After the machete incident, Nabo did all those things a man does when he’s plunged knee-deep in snickerdoodle.  Gifts of jewelry, a leather coat, romantic dinners with Mexican violin players at our table. He and his big puppy-dog eyes asked for my hand in marriage.  What. After he pulled a broad knife on me? What. In the wise words of my little great nephew Gabe, Uh, no.

We got blood tests at the Health Center on Sawnee Avenue, pawned the title of our car to buy the rings, and were set to strap a collar around his neck on an April Friday.  
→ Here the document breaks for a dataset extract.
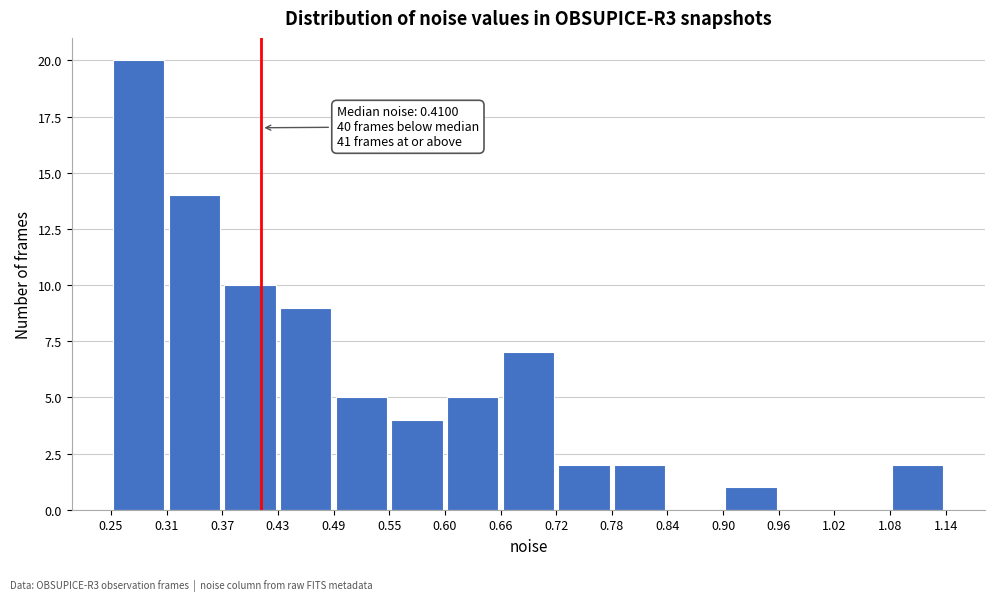

Which range on the x-axis has the tallest bar?

0.25 to 0.31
The day started off with a bang at 3 a.m. when the cat gave birth under our bed.  It was as hot and humid as the devil’s armpits, but I wore a wool skirt, sweater, and spike heels because that’s all the dress up I had.  Nabo wore black cowboy boots, black jeans, and a Hawaiian shirt. I smoked like a chimney, and he held onto his seat with his eyes bugged out all the way to Lawrenceville. He was scared to death that in my excitement I would forget to use the brakes. We parked at the end of the lot. The cobblestone forecourt and my spike heels were enemies at first click.  The guards at the scanners made Nabo unbuckle his belt.
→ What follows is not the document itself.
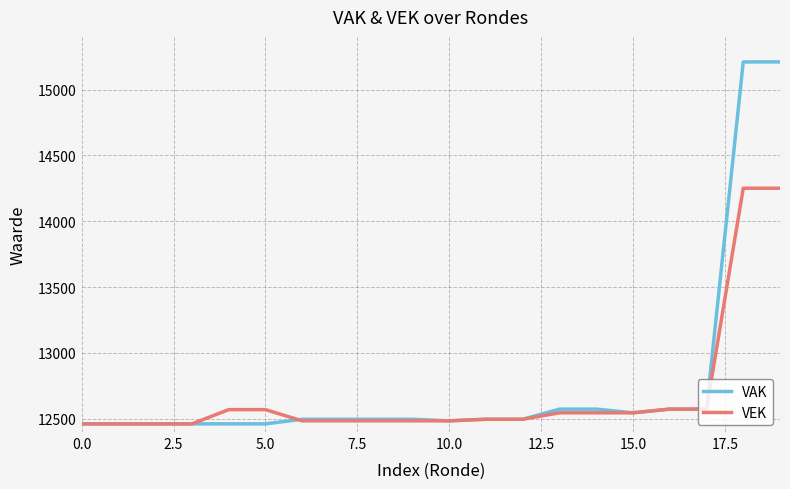

What is the lowest value of the VEK series?

12462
We filled out papers, paid our license fee, and headed to magistrate court.    

“Do you want a long ceremony or a short one?” I thought the judge asked.

So, I replied, “You better make it a short one, I’m deaf.”

I looked at the judge while repeating my vows.

“No, look at him.”

“I can’t read your lips and look at him at the same time.”

I could have read his lips and then looked at Nabo, but my brain was dead. Nabo forgot all his English. The ring wouldn’t fit. The judge finally lost it and burst out laughing.  

We stopped at Ryan’s Steakhouse in Buford for our wedding supper. I got a baked potato and a porkchop hard enough to break a window. For the first time in my life, I forgot to eat dessert.  We stopped by Mama’s. She sent me off to Wee Willy’s to get her a case of beer.

“Sorry, I don’t have money for a wedding gift,” she said. Uhhhh.

That night, Nabo took the mattresses off our bed.

“Why’re you doing that?”

“We’ve never been married before. The bed might fall and keeell the keeetteeeies, smush.” He gathered them up and laid them in the nest I’d made in the spare room.

It had been coming on for two weeks, heralded by little pulls in my calf, echoes of that wedding walk across the stony forecourt to the courthouse. Sure enough, at 4 a.m. one morning, I woke up screaming, “Get me a book! A book! A book! A hardback book.!”

Nabo jumped out of bed, and the cat came running and stood in the doorway while Nabo pressed the spine of a hardback book against the bottom of my foot until the cramp untangled. Three-feet tall fat women should never walk across cobblestones in spike heels.